Ejercicio:
Copia de nuevo el tramo del texto sobre el Estado y el mercado que va desde "De tal manera" hasta "ilustrar esta conclusión.", sustituyendo "la solución" por "el remedio".

Fragmento citado:
□ □ □ □ □

Rápidamente, el nuevo status quo (que alimentó el cinismo social por la vía de conseguir bienestar lisonjeando o participando en las redes clientelares del poder) develó sus falencias, al mostrarse ineficaz para mejorar la cantidad de los bienes de consumo y de servicios que requería la población.

El cuello de botella siempre estuvo en la incapacidad para mejorar las experiencias empresariales, la calidad del trabajo de los directivos y de los trabajadores de base, con miras a elevar la calidad de las técnicas que empujaran hacia arriba la producción. Se probó, con todos los casos conocidos hasta ahora, que el ideologismo y el voluntarismo eran insuficientes para afrontar ese problema.

La ideología y la simple voluntad de servir nunca bastaron, como lo demuestra la experiencia histórica. Y no fueron suficientes porque se requería para eso que dominaran la producción una multitud de líderes, repletos de valores y principios, y no la gran cantidad de seres humanos de carne y hueso, con sus limitaciones e inexperiencia, que compone siempre el grueso de la población.

Además, el modelo fracasa porque hay experiencias y conocimientos prácticos que no se pueden inventar o construir mediante ninguna teoría, o acudiendo a la política, o a la simple ideología. La experiencia empresarial es un campo especializado, como diría Pierre Bourdieu, que permite acumular habilidades y destrezas especiales, en el cual el voluntarismo y el ideologismo partidario tienen muy poco que ofrecer.

Innovar en un bien o un servicio es algo muy especial que tiene en cuenta ciertas tradiciones o ciertos contactos, aparte de motivaciones muy concretas, que es imposible improvisar o introducir desde arriba, “racionalmente”, entre otras cosas porque nadie tiene tanto poder como para reemplazar, de un taconazo y por la vía especulativa, lo que resulta del trabajo o de la práctica productiva de empresarios y trabajadores.

De tal manera que meterle Estado a todo tampoco parece ser la solución a los males de la sociedad humana. Marx creyó que sí, pero la aplicación de su modelo demuestra que no. Un repaso rápido por la experiencia de la Unión Soviética, de China y de Cuba sirve para ilustrar esta conclusión.

Es claro que los fanáticos del mercado están equivocados al suponer que todos los problemas de la sociedad se pueden solucionar con solo dejar que la economía de mercado actúe libre de cualquier impedimento, promovido por el Estado o por los monopolios. Este asunto fue analizado en la columna anterior.

Pero es claro también que el Estado tampoco es la panacea que sirve para todas las enfermedades, y que su aplicación extrema conduce a volver poco dinámica la economía, a estimular la ineficiencia y hasta la corrupción, como ocurrió con la aplicación de la estrategia revolucionaria ideada por Marx.

Quizás ya haya llegado el momento de pensar con cabeza fría la experiencia histórica relacionada con el papel del Estado y del mercado en la economía, dejando atrás percibirlos como los demonios que han causado todos los males, o como los demiurgos que lo resuelven todo.

□ □ □ □ □

Fuentes de documentos en texto plano:
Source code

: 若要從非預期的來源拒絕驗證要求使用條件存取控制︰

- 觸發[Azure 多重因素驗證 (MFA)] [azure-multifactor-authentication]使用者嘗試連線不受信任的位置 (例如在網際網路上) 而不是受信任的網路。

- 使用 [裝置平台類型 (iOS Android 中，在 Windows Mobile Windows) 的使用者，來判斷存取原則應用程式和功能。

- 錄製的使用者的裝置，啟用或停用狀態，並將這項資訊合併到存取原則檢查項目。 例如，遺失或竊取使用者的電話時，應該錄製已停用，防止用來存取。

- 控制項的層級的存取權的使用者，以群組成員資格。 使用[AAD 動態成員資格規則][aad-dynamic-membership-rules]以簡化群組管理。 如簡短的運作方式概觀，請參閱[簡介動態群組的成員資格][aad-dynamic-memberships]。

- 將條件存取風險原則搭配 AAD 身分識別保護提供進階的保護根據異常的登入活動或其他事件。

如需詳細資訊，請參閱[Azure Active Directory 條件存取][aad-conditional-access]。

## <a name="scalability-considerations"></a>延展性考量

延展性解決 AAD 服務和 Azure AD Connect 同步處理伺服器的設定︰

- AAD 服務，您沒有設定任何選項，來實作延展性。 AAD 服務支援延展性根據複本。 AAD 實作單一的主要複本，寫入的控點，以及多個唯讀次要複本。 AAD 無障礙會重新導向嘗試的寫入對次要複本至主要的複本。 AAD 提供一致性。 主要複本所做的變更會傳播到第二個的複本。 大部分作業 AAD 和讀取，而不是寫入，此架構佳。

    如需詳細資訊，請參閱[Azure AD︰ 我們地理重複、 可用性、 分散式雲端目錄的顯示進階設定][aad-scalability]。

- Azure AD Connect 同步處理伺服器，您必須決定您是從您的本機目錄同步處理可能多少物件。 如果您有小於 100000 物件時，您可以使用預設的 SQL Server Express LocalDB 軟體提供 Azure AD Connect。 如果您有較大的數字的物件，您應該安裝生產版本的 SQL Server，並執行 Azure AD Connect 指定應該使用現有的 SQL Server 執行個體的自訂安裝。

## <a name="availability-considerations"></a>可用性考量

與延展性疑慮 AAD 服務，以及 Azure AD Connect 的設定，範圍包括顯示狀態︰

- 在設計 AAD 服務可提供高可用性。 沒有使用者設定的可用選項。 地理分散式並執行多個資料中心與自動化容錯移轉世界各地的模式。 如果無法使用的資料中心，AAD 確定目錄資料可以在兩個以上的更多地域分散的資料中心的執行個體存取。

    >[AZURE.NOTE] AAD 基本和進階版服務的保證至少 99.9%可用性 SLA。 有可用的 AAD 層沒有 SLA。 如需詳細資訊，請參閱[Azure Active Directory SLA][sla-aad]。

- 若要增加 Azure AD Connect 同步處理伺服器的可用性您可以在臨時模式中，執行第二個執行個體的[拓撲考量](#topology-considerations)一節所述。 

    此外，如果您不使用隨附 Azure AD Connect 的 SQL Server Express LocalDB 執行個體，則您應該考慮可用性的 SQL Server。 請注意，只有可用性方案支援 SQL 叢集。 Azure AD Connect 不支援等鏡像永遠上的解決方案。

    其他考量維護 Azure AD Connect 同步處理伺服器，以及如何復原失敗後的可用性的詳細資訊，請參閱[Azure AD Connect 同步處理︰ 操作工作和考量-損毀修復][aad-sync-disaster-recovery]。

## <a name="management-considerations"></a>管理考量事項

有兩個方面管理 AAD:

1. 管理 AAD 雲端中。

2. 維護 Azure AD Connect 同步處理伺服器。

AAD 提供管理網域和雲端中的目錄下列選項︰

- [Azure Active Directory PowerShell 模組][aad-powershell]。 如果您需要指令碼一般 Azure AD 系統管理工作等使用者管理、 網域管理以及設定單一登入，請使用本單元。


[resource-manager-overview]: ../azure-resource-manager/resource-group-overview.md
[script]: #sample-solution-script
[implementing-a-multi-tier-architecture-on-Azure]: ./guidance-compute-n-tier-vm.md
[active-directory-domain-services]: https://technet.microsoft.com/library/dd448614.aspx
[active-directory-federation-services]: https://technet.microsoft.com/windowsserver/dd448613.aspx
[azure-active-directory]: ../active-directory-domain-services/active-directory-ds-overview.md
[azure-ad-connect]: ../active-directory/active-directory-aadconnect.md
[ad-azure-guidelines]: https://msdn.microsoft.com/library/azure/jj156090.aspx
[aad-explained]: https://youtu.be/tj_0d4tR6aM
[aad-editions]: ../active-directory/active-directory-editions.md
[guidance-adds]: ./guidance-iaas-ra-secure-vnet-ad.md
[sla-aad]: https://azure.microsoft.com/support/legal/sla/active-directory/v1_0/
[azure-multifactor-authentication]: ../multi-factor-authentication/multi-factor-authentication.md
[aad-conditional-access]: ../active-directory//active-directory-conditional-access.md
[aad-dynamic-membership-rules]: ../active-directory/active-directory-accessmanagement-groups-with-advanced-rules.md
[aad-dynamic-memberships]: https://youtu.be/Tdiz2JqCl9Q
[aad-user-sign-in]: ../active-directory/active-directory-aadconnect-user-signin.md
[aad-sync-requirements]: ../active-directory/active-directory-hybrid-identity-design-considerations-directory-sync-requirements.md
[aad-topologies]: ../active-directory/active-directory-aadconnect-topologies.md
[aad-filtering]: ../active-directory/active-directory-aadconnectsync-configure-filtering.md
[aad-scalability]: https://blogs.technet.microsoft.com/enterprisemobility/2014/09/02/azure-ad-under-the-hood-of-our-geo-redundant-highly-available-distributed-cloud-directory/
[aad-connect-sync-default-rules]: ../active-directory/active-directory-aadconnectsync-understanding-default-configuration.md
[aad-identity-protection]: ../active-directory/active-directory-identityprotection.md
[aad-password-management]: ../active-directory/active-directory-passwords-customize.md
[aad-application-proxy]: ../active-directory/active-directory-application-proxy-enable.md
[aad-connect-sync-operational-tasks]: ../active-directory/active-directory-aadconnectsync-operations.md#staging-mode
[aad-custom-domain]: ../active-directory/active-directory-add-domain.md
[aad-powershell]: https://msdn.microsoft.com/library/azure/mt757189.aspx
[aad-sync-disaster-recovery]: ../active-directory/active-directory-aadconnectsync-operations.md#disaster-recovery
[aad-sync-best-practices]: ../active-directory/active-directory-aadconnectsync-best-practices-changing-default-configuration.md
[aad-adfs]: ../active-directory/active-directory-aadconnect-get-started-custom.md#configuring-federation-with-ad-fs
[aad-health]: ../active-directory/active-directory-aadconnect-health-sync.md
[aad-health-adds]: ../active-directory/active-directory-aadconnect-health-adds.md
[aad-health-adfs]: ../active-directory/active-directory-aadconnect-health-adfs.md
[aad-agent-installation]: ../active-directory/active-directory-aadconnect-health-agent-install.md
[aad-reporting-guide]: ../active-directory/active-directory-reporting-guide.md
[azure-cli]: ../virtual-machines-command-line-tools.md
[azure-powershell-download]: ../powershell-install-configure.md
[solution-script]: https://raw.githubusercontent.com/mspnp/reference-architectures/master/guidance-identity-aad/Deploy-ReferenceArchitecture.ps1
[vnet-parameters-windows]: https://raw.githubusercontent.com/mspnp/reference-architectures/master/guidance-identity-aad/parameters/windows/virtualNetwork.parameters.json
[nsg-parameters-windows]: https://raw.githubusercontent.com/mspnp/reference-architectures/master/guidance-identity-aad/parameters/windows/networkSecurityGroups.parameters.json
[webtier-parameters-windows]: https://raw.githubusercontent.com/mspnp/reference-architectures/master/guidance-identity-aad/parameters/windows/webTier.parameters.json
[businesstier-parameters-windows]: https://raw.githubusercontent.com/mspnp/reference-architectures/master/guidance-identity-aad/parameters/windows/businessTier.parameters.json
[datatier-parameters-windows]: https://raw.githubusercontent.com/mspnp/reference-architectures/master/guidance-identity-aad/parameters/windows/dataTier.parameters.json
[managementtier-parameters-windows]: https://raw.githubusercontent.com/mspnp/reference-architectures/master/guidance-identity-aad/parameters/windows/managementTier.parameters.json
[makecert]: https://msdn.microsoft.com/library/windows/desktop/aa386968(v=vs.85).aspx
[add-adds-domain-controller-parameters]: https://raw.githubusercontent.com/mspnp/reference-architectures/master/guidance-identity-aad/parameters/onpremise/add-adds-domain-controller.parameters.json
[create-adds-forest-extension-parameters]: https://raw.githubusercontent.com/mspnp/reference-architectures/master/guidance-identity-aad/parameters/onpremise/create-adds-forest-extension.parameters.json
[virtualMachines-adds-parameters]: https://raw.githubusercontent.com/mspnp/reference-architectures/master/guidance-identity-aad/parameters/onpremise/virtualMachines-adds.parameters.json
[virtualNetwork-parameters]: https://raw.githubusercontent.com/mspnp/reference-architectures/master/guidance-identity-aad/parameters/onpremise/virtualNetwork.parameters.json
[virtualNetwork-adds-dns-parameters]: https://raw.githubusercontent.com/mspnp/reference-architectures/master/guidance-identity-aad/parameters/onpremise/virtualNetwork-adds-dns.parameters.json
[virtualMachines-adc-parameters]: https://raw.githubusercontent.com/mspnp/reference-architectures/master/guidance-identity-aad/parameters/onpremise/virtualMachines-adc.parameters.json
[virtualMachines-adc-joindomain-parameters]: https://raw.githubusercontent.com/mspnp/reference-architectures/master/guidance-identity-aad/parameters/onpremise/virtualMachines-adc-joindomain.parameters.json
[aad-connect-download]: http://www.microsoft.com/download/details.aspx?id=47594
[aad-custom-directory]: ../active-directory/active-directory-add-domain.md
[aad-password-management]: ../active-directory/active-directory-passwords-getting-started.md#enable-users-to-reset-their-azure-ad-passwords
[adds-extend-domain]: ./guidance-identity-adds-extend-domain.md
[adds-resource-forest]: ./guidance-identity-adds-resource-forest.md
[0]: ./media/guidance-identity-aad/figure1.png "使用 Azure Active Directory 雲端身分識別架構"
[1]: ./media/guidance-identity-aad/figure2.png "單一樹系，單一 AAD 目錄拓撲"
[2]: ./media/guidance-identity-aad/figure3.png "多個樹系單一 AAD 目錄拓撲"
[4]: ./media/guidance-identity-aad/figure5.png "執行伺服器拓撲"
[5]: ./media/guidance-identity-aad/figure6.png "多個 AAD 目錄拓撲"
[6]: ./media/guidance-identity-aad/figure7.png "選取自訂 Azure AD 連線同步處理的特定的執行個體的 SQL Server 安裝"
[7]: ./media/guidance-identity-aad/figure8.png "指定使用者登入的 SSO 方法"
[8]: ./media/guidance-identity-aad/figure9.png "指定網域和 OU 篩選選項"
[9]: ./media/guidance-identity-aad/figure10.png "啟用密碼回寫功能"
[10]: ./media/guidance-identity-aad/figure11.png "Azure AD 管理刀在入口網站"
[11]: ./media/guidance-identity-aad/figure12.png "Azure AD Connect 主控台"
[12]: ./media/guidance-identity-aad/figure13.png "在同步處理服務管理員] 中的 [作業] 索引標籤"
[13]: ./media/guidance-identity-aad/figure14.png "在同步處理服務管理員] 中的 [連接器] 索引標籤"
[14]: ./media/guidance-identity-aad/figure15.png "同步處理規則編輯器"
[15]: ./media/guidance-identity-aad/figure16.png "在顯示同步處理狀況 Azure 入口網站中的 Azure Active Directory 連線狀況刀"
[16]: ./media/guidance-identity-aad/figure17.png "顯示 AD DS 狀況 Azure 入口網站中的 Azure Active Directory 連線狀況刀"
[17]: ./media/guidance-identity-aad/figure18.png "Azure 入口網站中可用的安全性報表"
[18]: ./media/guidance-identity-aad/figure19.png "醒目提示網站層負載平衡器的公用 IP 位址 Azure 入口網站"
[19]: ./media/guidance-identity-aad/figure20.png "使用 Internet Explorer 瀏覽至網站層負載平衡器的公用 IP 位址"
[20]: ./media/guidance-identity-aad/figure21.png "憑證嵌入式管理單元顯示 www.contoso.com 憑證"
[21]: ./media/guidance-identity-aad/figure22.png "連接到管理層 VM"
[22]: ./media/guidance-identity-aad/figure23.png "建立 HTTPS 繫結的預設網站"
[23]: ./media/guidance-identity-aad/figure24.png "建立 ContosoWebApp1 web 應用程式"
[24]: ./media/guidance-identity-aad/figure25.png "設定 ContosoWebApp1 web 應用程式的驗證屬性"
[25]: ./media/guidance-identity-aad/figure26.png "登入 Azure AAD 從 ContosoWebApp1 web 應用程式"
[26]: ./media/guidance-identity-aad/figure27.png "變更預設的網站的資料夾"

□ □ □ □ □

Resultado:
De tal manera que meterle Estado a todo tampoco parece ser el remedio a los males de la sociedad humana. Marx creyó que sí, pero la aplicación de su modelo demuestra que no. Un repaso rápido por la experiencia de la Unión Soviética, de China y de Cuba sirve para ilustrar esta conclusión.